Li este livro pela primeira vez quando ainda era estudante.
Hoje, uns 30 anos depois, deliciei-me da mesma forma com as aventuras e
desventuras deste deputado transmontano do século XIX mas que nos faz lembrar,
a cada passo, os políticos de hoje em dia. Afinal, há vícios que são
intemporais.
Calisto Eloy de Silos e Benevides de Barbuda, o morgado de
Agra de Freimas era um ingénuo, o puro, o quase santo miguelista, defensor
acérrimo da moral e bons costumes. Logo no início da carreira tentou impor na
câmara de Miranda do Douro as leis do foral de Afonso II. Não lho permitiram, afirmando
os progressistas que tais leis estavam desatualizadas. Calisto ficou
despeitado! Furioso! Como podem a moral e os bons costumes estar
desatualizados? Esta pureza de sentimentos, esta generosidade na defesa dos
valores maiores, fazia de Calisto o verdadeiro anjo! Uma preciosidade!
Casado era com a prima Teodora, uma mulher pouco afortunada
pelas belezas temporais mas um exemplo de qualidades morais; um poço de
virtudes. Uma mulher ignorante mas pura, feia mas adornada pelas maiores
virtudes da alma.
No entanto, bastaria avançar uns dez anos na linha do tempo
para encontrarmos um Calisto Eloy deputado em Lisboa, elegantemente vestido,
fumando charuto e acompanhando uma bela e elegante amante, nos teatros da
capital. Até de partido mudara: tornara-se deputado do governo, traindo todos
os princípios conservadores que tão acerrimamente defendera.

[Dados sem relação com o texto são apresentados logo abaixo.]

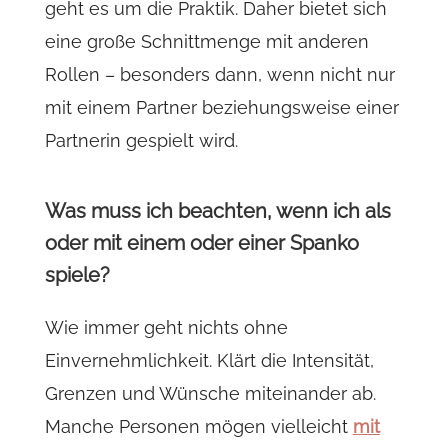
geht es um die Praktik. Daher bietet sich
eine große Schnittmenge mit anderen
Rollen – besonders dann, wenn nicht nur
mit einem Partner beziehungsweise einer
Partnerin gespielt wird.
Was muss ich beachten, wenn ich als
oder mit einem oder einer Spanko
spiele?
Wie immer geht nichts ohne
Einvernehmlichkeit. Klärt die Intensität,
Grenzen und Wünsche miteinander ab.
Manche Personen mögen vielleicht
mit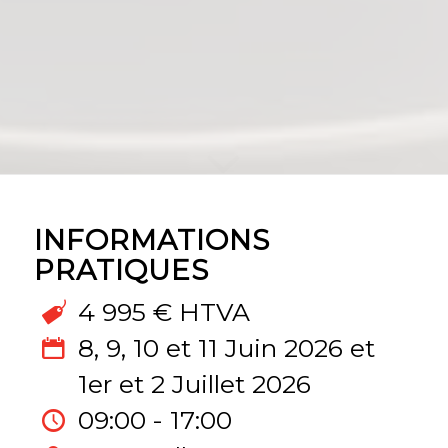
INFORMATIONS
PRATIQUES
4 995 € HTVA
8, 9, 10 et 11 Juin 2026 et
1er et 2 Juillet 2026
09:00 - 17:00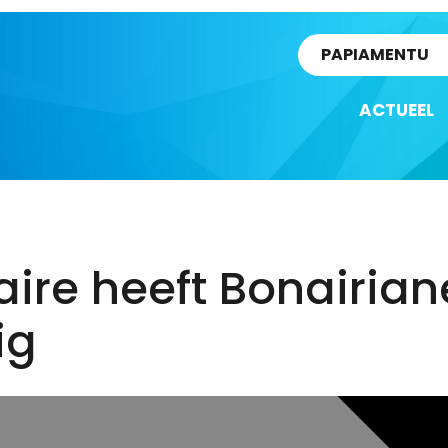
rtikel
PAPIAMENTU
ACTUEEL
ire heeft Bonairia
ig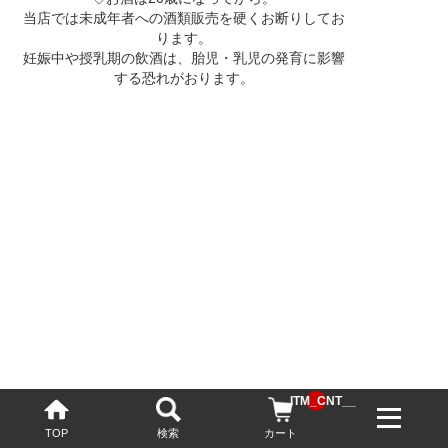
当店では未成年者への酒類販売を硬くお断りしてお
ります。
妊娠中や授乳期の飲酒は、胎児・乳児の発育に影響
する恐れがおります。
__ITM_CNT__
TOP
検索
カート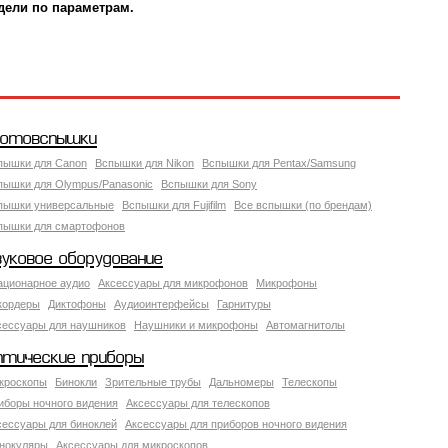
дели по параметрам.
отовспышки
пышки для Canon
Вспышки для Nikon
Вспышки для Pentax/Samsung
пышки для Olympus/Panasonic
Вспышки для Sony
пышки универсальные
Вспышки для Fujifilm
Все вспышки (по брендам)
пышки для смартофонов
вуковое оборудование
ационарное аудио
Аксессуары для микрофонов
Микрофоны
кордеры
Диктофоны
Аудиоинтерфейсы
Гарнитуры
сессуары для наушников
Наушники и микрофоны
Автомагнитолы
птические приборы
кроскопы
Бинокли
Зрительные трубы
Дальномеры
Телескопы
иборы ночного видения
Аксессуары для телескопов
сессуары для биноклей
Аксессуары для приборов ночного видения
нокуляры
Аксессуары для микроскопов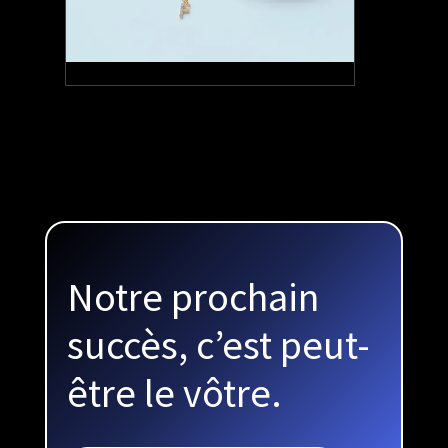
4.5
ROAS moyen
Notre prochain
succès, c’est peut-
être le vôtre.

Esta é a caricatura de toda a corrupção a que o poder
conduz. Um livro que se afasta imenso do tradicional romantismo camiliano para
formar um quadro de crítica social que o aproxima, por exemplo, da crítica
queirosiana.
O provincianismo é o menos mau dos males. Muito pior que ser
provinciano é defender ideias ao sabor das conveniências. O tradicionalismo de
Calisto é visto como expressão de uma certa ingenuidade. Pelo contrário, a sua
adaptação aos luxos e vícios do poder são expressão de toda a hipocrisia que o
próprio poder gera.
É um pouco injusto considerar Camilo um escritor romântico
ou de novelas “fáceis”. Ele revelou uma qualidade que poucos conseguiram
superar: a versatilidade. Este livro é incomparável, como foram incomparáveis
As Novelas do Minho ou Eusébio Macário.
O que mais surpreende neste livro é a extensão da visão
crítica de Camilo; não é só a hipocrisia da classe política que está em causa;
é o seu intemporal oportunismo, mas é também a crítica de costumes, a crítica
social a uma fidalguia pedante, beata e ignorante de que ainda hoje encontramos
eco nos corredores do poder político.
Enfim, um livro agradável, por vezes hilariante, inteligente
e… atual!
2 comentários:
Também li o livro nos meus tempos de estudante, ainda no liceu, e pouco me ficou na memória. A reler, sem dúvida, a tua opinião só reforçou a minha vontade de reler os clássicos portugueses. Com a exceção de Eça, conheço-os pouco.
Praticamente não li nada de Camilo Castelo Branco,lembro-me de quando estudante no secundário de ler algo dele, mas já nem sei o que foi.
Todavia ando fascinado com os clássicos europeus da literatura do século XIX, que pelo que tenho visto dava igual valor à elegância e forma da escrita, ao conteúdo da estória e informação e formação do leitor,pelo que é muito provável que comece a conhecer também a literatura nacional do mesmo século.
Eça conheço bem, alguns mais populares como Júlio Dinis dos tempos da escola... mas sei que há muito a descobrir e Camilo seguramente será um deles.